Method	Training Data	CDF(AUC%)	DFD	DFDCP	DFDC	DFW	DiffSwap
SBI	Real	90.6	-	-	72.4	-	-
AltFreezing	Real+Fake	89.5	98.5	-	-	-	-
Swin+TALL	Real+Fake	90.8	-	76.8	-	-	-
LFGDIN	Real+Fake	90.4	-	80.8	-	-	85.7
LAA-Net	Real	95.4	86.9	92.1	-	-	-
FakeSTormer(T=16)	Real	92.8	98.6	90.2	75.1	75.3	97.2

Ablation Study¶

Configuration	CDF(AUC%)	DFDCP	Notes
Baseline (classification head + SBI only)	89.2	85.3	No multi-task learning
+ SBV replacing SBI	91.0	88.1	SBV synthesis yields significant gains
+ Temporal head \(h\)	91.8	89.3	Temporal vulnerability regression is effective
+ Spatial head \(g\)	92.4	90.0	Spatial vulnerability prediction further improves
+ Cutout augmentation	92.8	90.2	Prevents overfitting to specific regions
T=4 vs T=8 vs T=16	92.4/92.4/92.8	90.0/90.0/90.2	More frames marginally beneficial

Key Findings¶

Training a baseline classifier with SBV alone matches existing SOTA, demonstrating the power of data synthesis.
The temporal and spatial heads each contribute independently, and their combination outperforms either branch used alone.
Cutout augmentation yields particularly notable improvements on datasets featuring novel forgery methods (e.g., DF40).
The token decoupling design in the modified TimeSformer is critical for the three-branch framework.

Highlights & Insights¶

Temporal extension of the vulnerability concept: Extending image-level vulnerability (pixels/patches most likely to embed blending artifacts) to video-level temporal vulnerability (blending boundaries with high temporal variation) is a natural and effective generalization.
Data synthesis quality is paramount: The two temporal consistency modules in SBV, though simple, are the primary driver of large performance gains.
Training on real data only: Avoids overfitting to specific forgery methods, enhancing generalization.
Plug-and-play design: SBV can be applied to any existing video-level forgery detection method.

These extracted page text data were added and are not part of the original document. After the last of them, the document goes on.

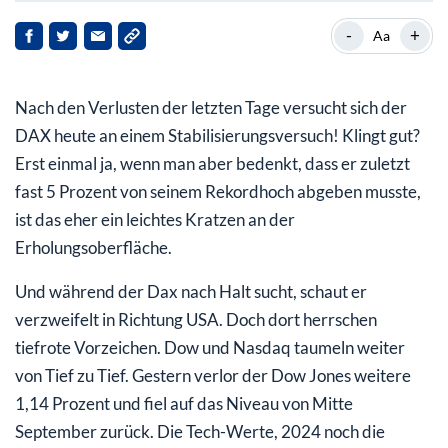
Unternehmensmeldungen: Wer überlebt das
-
+
Aa
Börsengewitter?
Nach den Verlusten der letzten Tage versucht sich der
DAX heute an einem Stabilisierungsversuch! Klingt gut?
Erst einmal ja, wenn man aber bedenkt, dass er zuletzt
fast 5 Prozent von seinem Rekordhoch abgeben musste,
ist das eher ein leichtes Kratzen an der
Erholungsoberfläche.
Und während der Dax nach Halt sucht, schaut er
verzweifelt in Richtung USA. Doch dort herrschen
tiefrote Vorzeichen. Dow und Nasdaq taumeln weiter
von Tief zu Tief. Gestern verlor der Dow Jones weitere
1,14 Prozent und fiel auf das Niveau von Mitte
September zurück. Die Tech-Werte, 2024 noch die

Limitations & Future Work¶

TimeSformer incurs substantial computational overhead, which may become a bottleneck for real-world deployment.
SBV-generated forgery samples remain blending-based and may diverge significantly from non-blending forgeries (e.g., purely generative methods, SAM-based face swapping).
Temporal vulnerability is modeled using only first-order derivatives, potentially missing higher-order temporal patterns.
Performance on ultra-high-quality AI-generated videos (e.g., Sora, Kling) has not been evaluated.
The three loss weights \(\lambda_c, \lambda_h, \lambda_g\) require manual tuning.

The extension path from image-level LAA-Net to video-level FakeSTormer is clear, offering a paradigm for adapting other image-level methods to the video domain.
Vulnerability-driven attention mechanisms may generalize to other visual anomaly detection tasks.
The SBV approach of temporal smoothing with slight error retention offers reference value for other video augmentation tasks.
The token decoupling design in the multi-branch framework can be adapted to other multi-task video understanding problems.

Rating¶

Novelty: ⭐⭐⭐⭐ The temporal extension of the vulnerability concept and SBV are core contributions, though the overall framework follows the LAA-Net paradigm.
Experimental Thoroughness: ⭐⭐⭐⭐⭐ Evaluation across 6 test sets, comparison with 15+ methods, comprehensive ablations, and visualization analysis.
Writing Quality: ⭐⭐⭐⭐ Figures and tables are clear, method descriptions are complete, though some notation is slightly redundant.
Value: ⭐⭐⭐⭐⭐ Establishes a strong baseline for video-level forgery detection; the data synthesis and multi-task framework designs have broad applicability.